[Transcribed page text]
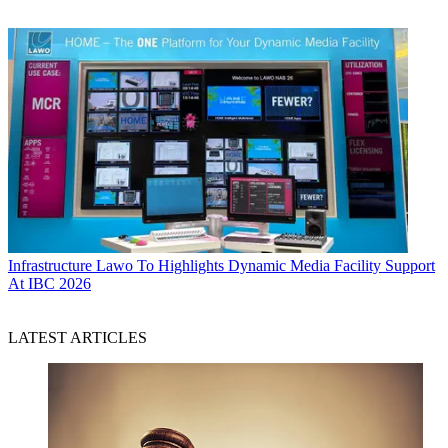
Infrastructure
Lawo To Highlights Dynamic Media Facility Support
At IBC 2026
LATEST ARTICLES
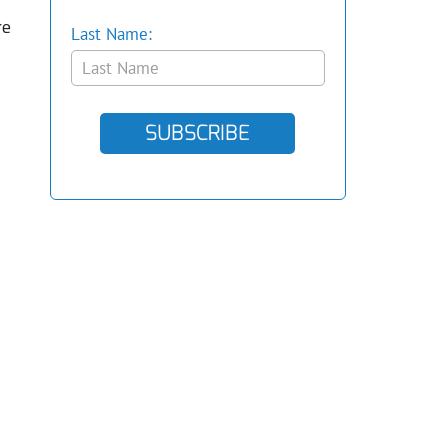
re
Last Name:
SUBSCRIBE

— TO-DO ITEM —
Substitute "RECENT ARTICLES" for "LATEST ARTICLES" in the text of the records above, keeping everything else the same, and omit the pictures from your answer.

— RESULT OF THE EXERCISE —
Infrastructure
Lawo To Highlights Dynamic Media Facility Support
At IBC 2026
RECENT ARTICLES
re
Last Name:
SUBSCRIBE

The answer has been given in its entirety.